March 2016 Taiwan Economic Report

Taiwan's January 2016 Trade Figures, year on year comparison

Gloomy Conditions Persist

Final numbers for the fourth quarter of 2015 showed that the economy had contracted by 0.52% for the second consecutive quarter of negative growth, verifying pessimistic forecasts that Taiwan had officially entered recession. The third quarter decline was calculated at 0.80%. According to the Directorate General of Budget, Accounting and Statistics (DGBAS), Taiwan still managed to eke out growth of 0.75% for the full year thanks to the strong 4.04% start in the first quarter and positive if anemic second quarter growth of 0.52%. The 0.75% was a far cry from the 3.75% growth forecast by DGBAS at the start of last year.

Taiwan Stock Exchange (TAIEX) Performance for January 2016. Source TWSE

Exports, equivalent to 70% of Taiwan’s entire economy, declined in January in yearly comparisons for the twelfth straight month, falling by 13%. China’s slowdown is the most commonly cited reason for the drop, as shipments to China and Hong Kong, which together take some 38% of the island’s exports, were down by nearly 20% in January from a year earlier. But as exports to China consist heavily of electronic components and other commodities that are ultimately re-exported to the global market, the slowdown is more a barometer for the entire global economy. China’s Purchasing Manager’s Index (PMI) – a leading indicator of the health of the manufacturing sector – fell for the sixth straight month to 49.4%, indicating pessimism.
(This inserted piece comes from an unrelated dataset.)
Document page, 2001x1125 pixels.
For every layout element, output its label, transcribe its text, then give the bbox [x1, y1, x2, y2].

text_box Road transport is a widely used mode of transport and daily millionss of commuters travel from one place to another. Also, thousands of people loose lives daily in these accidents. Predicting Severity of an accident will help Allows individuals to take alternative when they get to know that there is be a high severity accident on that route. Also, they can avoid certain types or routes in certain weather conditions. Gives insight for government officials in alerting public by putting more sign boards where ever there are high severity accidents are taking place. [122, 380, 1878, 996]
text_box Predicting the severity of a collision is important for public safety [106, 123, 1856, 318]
Curiously, Taiwan’s own PMI ended seven months of decline by rising 4.6 percentage points to reach 51.3%, entering what is considered expansionary territory, according to the Chung-Hua Institution for Economic Research (CIER). The think tank regards domestic demand as the key driver and suggests that it might be an isolated phenomenon rather than the start of a trend, as most other economic drivers are gloomy.
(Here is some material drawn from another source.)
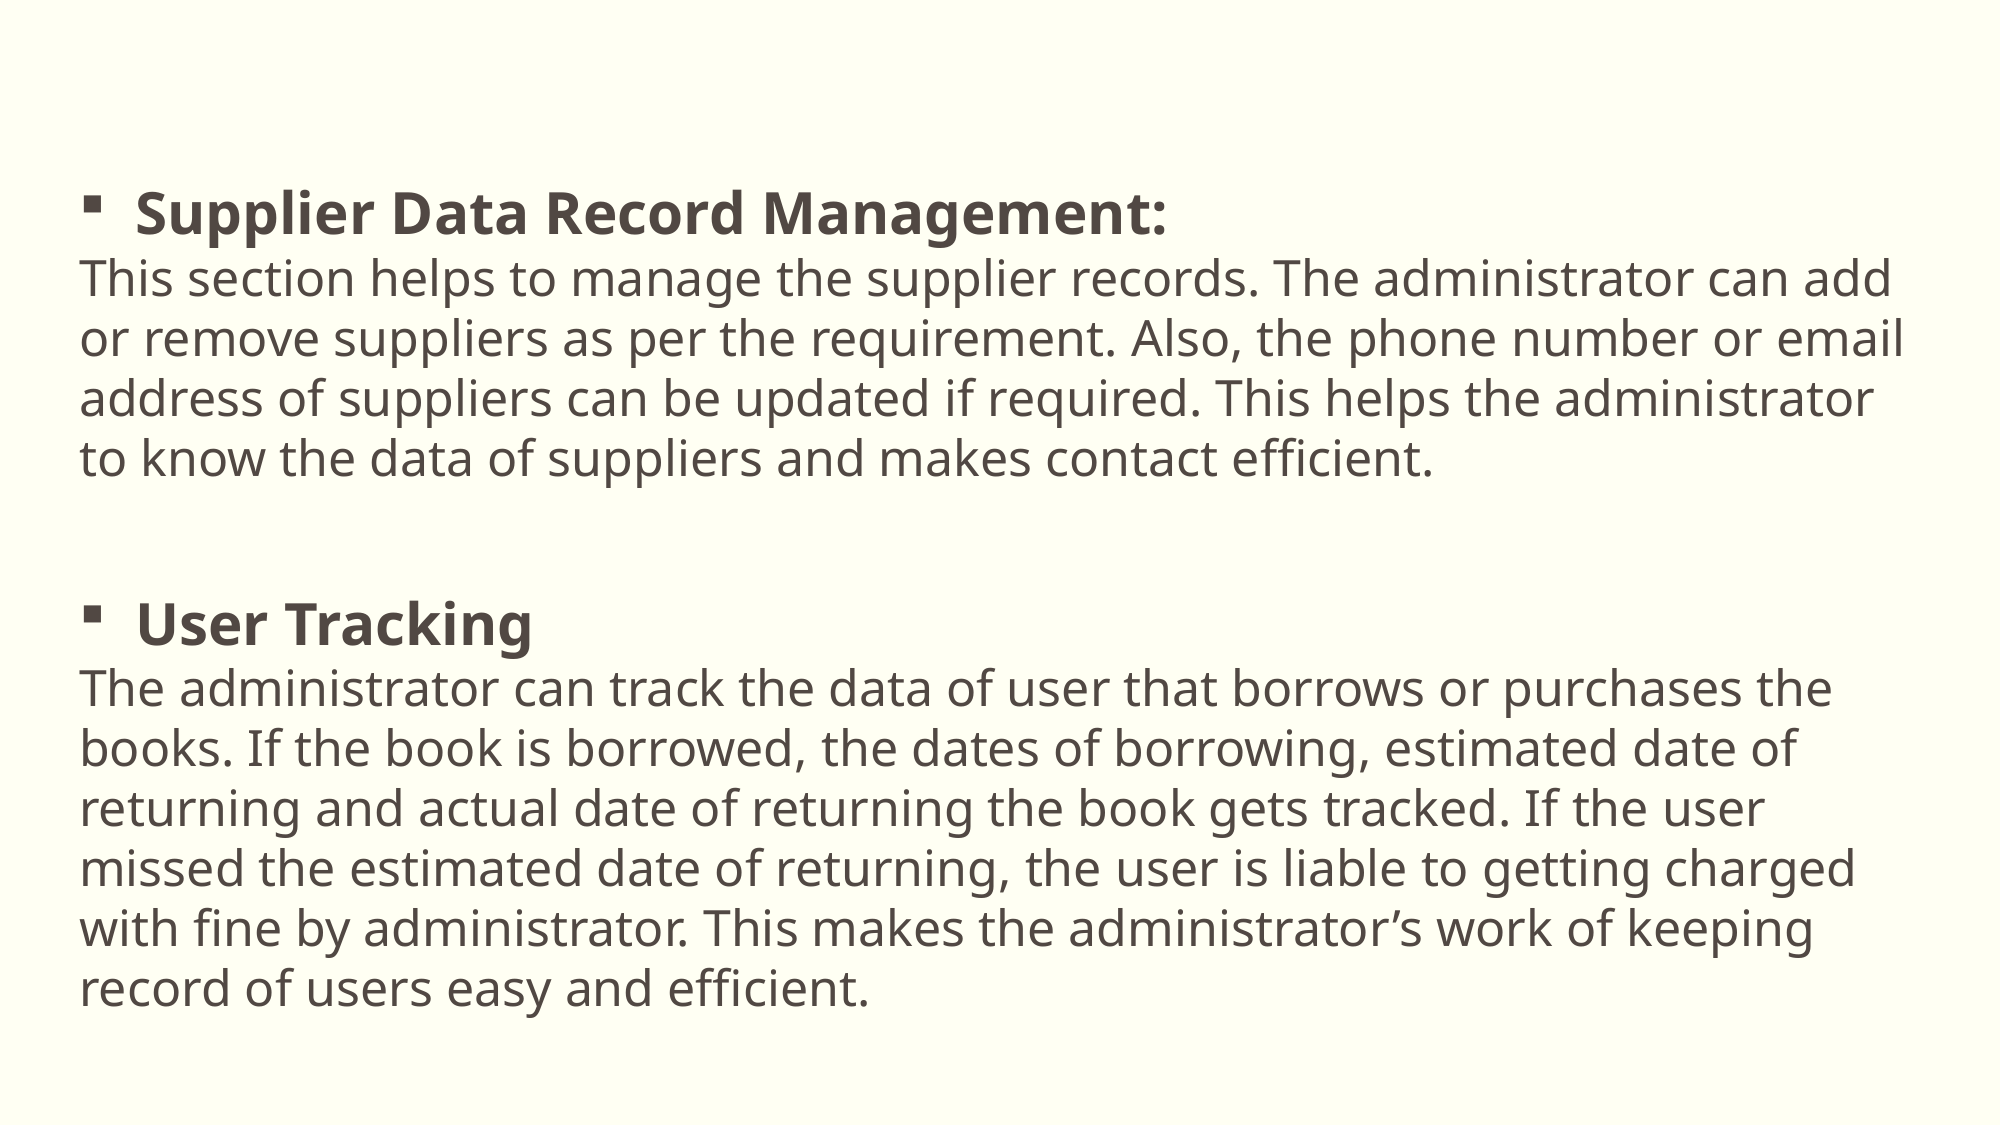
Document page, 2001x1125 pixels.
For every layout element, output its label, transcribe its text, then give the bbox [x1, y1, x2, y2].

text_box Supplier Data Record Management: This section helps to manage the supplier records. The administrator can add or remove suppliers as per the requirement. Also, the phone number or email address of suppliers can be updated if required. This helps the administrator to know the data of suppliers and makes contact efficient. User Tracking The administrator can track the data of user that borrows or purchases the books. If the book is borrowed, the dates of borrowing, estimated date of returning and actual date of returning the book gets tracked. If the user missed the estimated date of returning, the user is liable to getting charged with fine by administrator. This makes the administrator’s work of keeping record of users easy and efficient. [64, 169, 1933, 1125]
Taiwan March 2016 Economic Indicators

Export orders received in January came to US$34.2 billion, providing no indication that the long slump in exports was nearing an end. The US$34.2 billion, in fact, was the lowest level for any month since 2010 that did not coincide with the Chinese New Year holiday break.

The poor export performance inevitably was also reflected in industrial production levels. The industrial production index declined by 6.17% year-on-year in the month of December, and was down by 1.66% for the full year 2015.

Consumer prices continued to be generally stable. The Consumer Price Index (CPI) was up by 0.14% year-on-year in December, but for the full year was 0.31% below the previous year, primarily due to the drop in international oil prices. Consumer confidence continued its decline to 80.89, down from 81.61. Taiwan’s consumer confidence is tracked by National Central University’s Research Center for Taiwan Economic Development (RCTED) on a scale of 200 points. Anything below 100, which the survey has never exceeded, is considered pessimistic.